THE RECORDS -
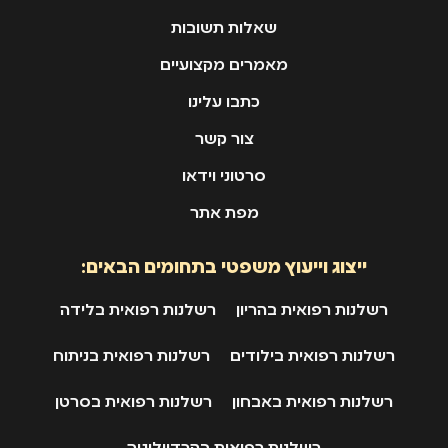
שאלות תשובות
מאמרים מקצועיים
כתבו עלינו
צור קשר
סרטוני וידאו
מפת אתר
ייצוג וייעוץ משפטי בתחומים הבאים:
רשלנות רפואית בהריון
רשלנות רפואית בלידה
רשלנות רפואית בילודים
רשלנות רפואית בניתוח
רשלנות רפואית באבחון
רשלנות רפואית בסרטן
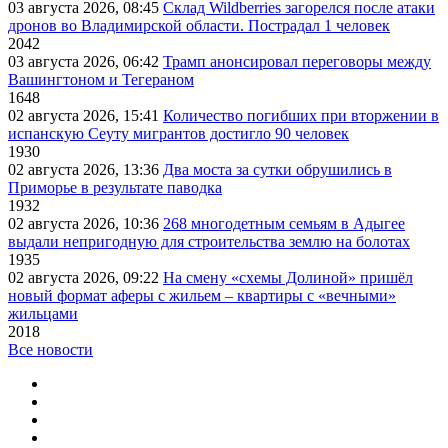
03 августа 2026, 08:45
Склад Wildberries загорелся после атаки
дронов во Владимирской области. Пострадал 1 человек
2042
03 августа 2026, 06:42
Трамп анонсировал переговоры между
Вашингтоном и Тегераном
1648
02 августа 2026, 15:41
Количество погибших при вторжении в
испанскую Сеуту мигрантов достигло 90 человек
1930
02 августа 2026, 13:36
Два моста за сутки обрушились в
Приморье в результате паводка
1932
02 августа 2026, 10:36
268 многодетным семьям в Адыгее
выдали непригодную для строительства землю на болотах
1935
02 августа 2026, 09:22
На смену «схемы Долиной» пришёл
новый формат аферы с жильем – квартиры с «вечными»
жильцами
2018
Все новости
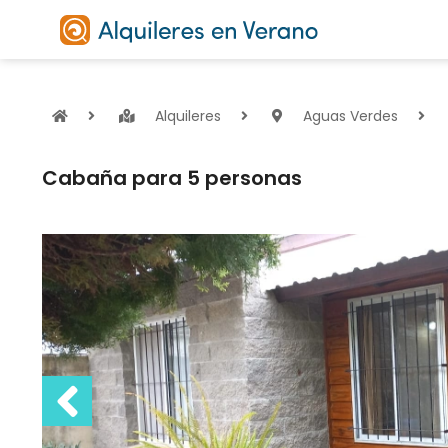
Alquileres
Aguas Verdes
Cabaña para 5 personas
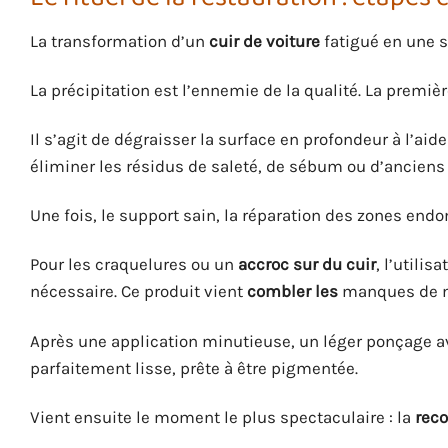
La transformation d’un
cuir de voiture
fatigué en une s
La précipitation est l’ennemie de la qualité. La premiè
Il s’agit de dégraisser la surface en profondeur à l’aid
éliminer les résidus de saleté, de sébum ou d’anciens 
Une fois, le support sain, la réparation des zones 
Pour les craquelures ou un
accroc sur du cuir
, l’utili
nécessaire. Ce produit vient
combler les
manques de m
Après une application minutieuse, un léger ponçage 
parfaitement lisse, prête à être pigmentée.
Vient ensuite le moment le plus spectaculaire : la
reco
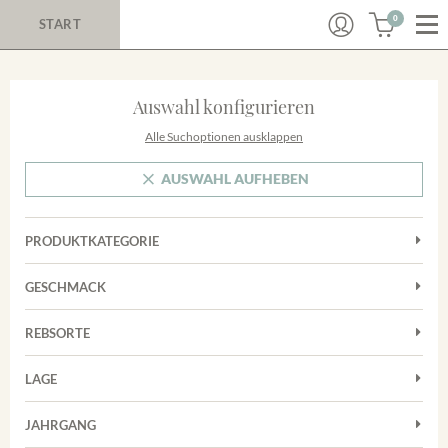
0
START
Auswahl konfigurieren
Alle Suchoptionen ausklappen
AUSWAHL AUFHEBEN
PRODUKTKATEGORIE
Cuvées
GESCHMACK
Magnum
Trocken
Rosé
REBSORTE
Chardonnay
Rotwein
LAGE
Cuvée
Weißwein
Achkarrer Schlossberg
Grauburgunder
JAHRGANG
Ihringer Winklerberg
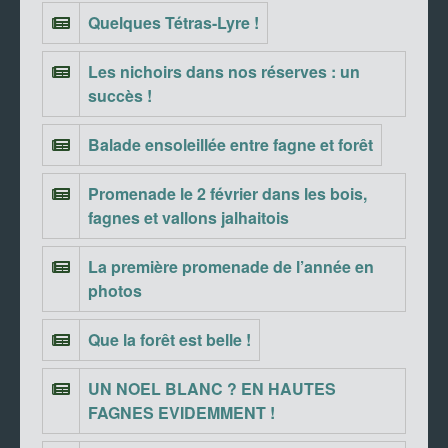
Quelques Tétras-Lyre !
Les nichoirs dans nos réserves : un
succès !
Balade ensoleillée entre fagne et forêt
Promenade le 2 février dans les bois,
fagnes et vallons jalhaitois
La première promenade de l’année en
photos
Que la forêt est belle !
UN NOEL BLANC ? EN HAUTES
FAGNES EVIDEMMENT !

EXERCISE OBJECTIVE - An exact copy of the lines above from the one with "Achkarrer Schlossberg" up to and including the one with "fagnes et vallons jalhaitois" is required; reproduce only those lines, omitting all pictures.

WRITTEN RESPONSE -
Achkarrer Schlossberg
Grauburgunder
JAHRGANG
Ihringer Winklerberg
Quelques Tétras-Lyre !
Les nichoirs dans nos réserves : un
succès !
Balade ensoleillée entre fagne et forêt
Promenade le 2 février dans les bois,
fagnes et vallons jalhaitois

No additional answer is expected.